══ RECORD EXTRACTS
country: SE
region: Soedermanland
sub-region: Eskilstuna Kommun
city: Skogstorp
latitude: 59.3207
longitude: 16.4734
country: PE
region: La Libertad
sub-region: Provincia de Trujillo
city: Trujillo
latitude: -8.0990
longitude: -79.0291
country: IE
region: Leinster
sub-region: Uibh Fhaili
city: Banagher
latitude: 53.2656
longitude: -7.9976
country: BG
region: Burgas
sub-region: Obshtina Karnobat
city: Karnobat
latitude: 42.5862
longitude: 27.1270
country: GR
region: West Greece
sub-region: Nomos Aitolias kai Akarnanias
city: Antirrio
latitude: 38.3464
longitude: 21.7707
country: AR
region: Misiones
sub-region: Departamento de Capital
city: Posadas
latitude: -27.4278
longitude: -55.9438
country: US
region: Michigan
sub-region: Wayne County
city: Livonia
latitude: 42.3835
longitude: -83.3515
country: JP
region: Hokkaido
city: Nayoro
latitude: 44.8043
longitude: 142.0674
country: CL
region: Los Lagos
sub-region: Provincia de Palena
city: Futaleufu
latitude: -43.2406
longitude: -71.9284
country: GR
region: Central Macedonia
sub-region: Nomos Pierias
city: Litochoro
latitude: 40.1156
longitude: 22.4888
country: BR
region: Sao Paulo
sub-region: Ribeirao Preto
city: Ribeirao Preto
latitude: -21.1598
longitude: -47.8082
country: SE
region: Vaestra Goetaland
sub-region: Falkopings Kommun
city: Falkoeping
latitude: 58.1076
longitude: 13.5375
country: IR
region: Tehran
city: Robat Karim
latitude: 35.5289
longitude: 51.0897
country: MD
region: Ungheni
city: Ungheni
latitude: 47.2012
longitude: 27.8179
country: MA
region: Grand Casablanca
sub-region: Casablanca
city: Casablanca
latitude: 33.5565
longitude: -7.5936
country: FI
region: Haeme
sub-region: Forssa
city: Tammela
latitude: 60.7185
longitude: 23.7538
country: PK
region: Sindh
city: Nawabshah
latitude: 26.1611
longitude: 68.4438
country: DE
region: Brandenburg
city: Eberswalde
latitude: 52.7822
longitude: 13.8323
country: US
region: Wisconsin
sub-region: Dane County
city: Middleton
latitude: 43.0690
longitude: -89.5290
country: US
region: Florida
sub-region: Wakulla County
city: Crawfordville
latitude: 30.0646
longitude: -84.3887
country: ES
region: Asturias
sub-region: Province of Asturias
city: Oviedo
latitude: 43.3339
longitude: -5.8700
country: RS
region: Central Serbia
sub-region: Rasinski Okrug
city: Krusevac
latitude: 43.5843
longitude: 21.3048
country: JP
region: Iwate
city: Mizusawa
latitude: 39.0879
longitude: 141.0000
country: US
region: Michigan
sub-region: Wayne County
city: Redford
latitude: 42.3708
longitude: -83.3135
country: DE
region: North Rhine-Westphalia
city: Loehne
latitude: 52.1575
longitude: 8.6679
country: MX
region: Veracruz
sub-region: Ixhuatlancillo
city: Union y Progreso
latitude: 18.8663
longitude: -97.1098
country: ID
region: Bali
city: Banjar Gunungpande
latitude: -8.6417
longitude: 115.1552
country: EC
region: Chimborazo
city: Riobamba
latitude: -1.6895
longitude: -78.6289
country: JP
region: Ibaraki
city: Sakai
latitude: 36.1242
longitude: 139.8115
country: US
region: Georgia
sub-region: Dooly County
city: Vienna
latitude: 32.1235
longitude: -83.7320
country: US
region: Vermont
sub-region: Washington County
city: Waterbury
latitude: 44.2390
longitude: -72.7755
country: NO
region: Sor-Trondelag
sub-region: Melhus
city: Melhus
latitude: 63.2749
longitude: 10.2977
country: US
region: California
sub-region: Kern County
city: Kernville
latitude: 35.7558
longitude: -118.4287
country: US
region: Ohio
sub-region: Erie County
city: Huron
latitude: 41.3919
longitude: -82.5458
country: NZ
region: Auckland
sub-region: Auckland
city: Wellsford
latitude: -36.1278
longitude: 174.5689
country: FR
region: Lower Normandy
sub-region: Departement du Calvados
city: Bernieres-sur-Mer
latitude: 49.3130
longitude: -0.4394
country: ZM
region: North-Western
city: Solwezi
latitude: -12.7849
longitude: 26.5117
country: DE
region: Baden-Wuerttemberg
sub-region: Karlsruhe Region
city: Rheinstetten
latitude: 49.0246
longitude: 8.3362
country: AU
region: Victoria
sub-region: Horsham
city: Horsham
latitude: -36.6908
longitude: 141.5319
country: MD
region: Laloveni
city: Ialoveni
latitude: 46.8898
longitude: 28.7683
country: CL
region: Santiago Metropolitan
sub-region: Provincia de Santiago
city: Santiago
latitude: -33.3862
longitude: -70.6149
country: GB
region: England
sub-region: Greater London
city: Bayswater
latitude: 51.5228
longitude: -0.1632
════
__TASK TO COMPLETE__: Copy out every line of the geolocation data above without changing anything.

__WRITTEN RESPONSE__:
country: SE
region: Soedermanland
sub-region: Eskilstuna Kommun
city: Skogstorp
latitude: 59.3207
longitude: 16.4734
country: PE
region: La Libertad
sub-region: Provincia de Trujillo
city: Trujillo
latitude: -8.0990
longitude: -79.0291
country: IE
region: Leinster
sub-region: Uibh Fhaili
city: Banagher
latitude: 53.2656
longitude: -7.9976
country: BG
region: Burgas
sub-region: Obshtina Karnobat
city: Karnobat
latitude: 42.5862
longitude: 27.1270
country: GR
region: West Greece
sub-region: Nomos Aitolias kai Akarnanias
city: Antirrio
latitude: 38.3464
longitude: 21.7707
country: AR
region: Misiones
sub-region: Departamento de Capital
city: Posadas
latitude: -27.4278
longitude: -55.9438
country: US
region: Michigan
sub-region: Wayne County
city: Livonia
latitude: 42.3835
longitude: -83.3515
country: JP
region: Hokkaido
city: Nayoro
latitude: 44.8043
longitude: 142.0674
country: CL
region: Los Lagos
sub-region: Provincia de Palena
city: Futaleufu
latitude: -43.2406
longitude: -71.9284
country: GR
region: Central Macedonia
sub-region: Nomos Pierias
city: Litochoro
latitude: 40.1156
longitude: 22.4888
country: BR
region: Sao Paulo
sub-region: Ribeirao Preto
city: Ribeirao Preto
latitude: -21.1598
longitude: -47.8082
country: SE
region: Vaestra Goetaland
sub-region: Falkopings Kommun
city: Falkoeping
latitude: 58.1076
longitude: 13.5375
country: IR
region: Tehran
city: Robat Karim
latitude: 35.5289
longitude: 51.0897
country: MD
region: Ungheni
city: Ungheni
latitude: 47.2012
longitude: 27.8179
country: MA
region: Grand Casablanca
sub-region: Casablanca
city: Casablanca
latitude: 33.5565
longitude: -7.5936
country: FI
region: Haeme
sub-region: Forssa
city: Tammela
latitude: 60.7185
longitude: 23.7538
country: PK
region: Sindh
city: Nawabshah
latitude: 26.1611
longitude: 68.4438
country: DE
region: Brandenburg
city: Eberswalde
latitude: 52.7822
longitude: 13.8323
country: US
region: Wisconsin
sub-region: Dane County
city: Middleton
latitude: 43.0690
longitude: -89.5290
country: US
region: Florida
sub-region: Wakulla County
city: Crawfordville
latitude: 30.0646
longitude: -84.3887
country: ES
region: Asturias
sub-region: Province of Asturias
city: Oviedo
latitude: 43.3339
longitude: -5.8700
country: RS
region: Central Serbia
sub-region: Rasinski Okrug
city: Krusevac
latitude: 43.5843
longitude: 21.3048
country: JP
region: Iwate
city: Mizusawa
latitude: 39.0879
longitude: 141.0000
country: US
region: Michigan
sub-region: Wayne County
city: Redford
latitude: 42.3708
longitude: -83.3135
country: DE
region: North Rhine-Westphalia
city: Loehne
latitude: 52.1575
longitude: 8.6679
country: MX
region: Veracruz
sub-region: Ixhuatlancillo
city: Union y Progreso
latitude: 18.8663
longitude: -97.1098
country: ID
region: Bali
city: Banjar Gunungpande
latitude: -8.6417
longitude: 115.1552
country: EC
region: Chimborazo
city: Riobamba
latitude: -1.6895
longitude: -78.6289
country: JP
region: Ibaraki
city: Sakai
latitude: 36.1242
longitude: 139.8115
country: US
region: Georgia
sub-region: Dooly County
city: Vienna
latitude: 32.1235
longitude: -83.7320
country: US
region: Vermont
sub-region: Washington County
city: Waterbury
latitude: 44.2390
longitude: -72.7755
country: NO
region: Sor-Trondelag
sub-region: Melhus
city: Melhus
latitude: 63.2749
longitude: 10.2977
country: US
region: California
sub-region: Kern County
city: Kernville
latitude: 35.7558
longitude: -118.4287
country: US
region: Ohio
sub-region: Erie County
city: Huron
latitude: 41.3919
longitude: -82.5458
country: NZ
region: Auckland
sub-region: Auckland
city: Wellsford
latitude: -36.1278
longitude: 174.5689
country: FR
region: Lower Normandy
sub-region: Departement du Calvados
city: Bernieres-sur-Mer
latitude: 49.3130
longitude: -0.4394
country: ZM
region: North-Western
city: Solwezi
latitude: -12.7849
longitude: 26.5117
country: DE
region: Baden-Wuerttemberg
sub-region: Karlsruhe Region
city: Rheinstetten
latitude: 49.0246
longitude: 8.3362
country: AU
region: Victoria
sub-region: Horsham
city: Horsham
latitude: -36.6908
longitude: 141.5319
country: MD
region: Laloveni
city: Ialoveni
latitude: 46.8898
longitude: 28.7683
country: CL
region: Santiago Metropolitan
sub-region: Provincia de Santiago
city: Santiago
latitude: -33.3862
longitude: -70.6149
country: GB
region: England
sub-region: Greater London
city: Bayswater
latitude: 51.5228
longitude: -0.1632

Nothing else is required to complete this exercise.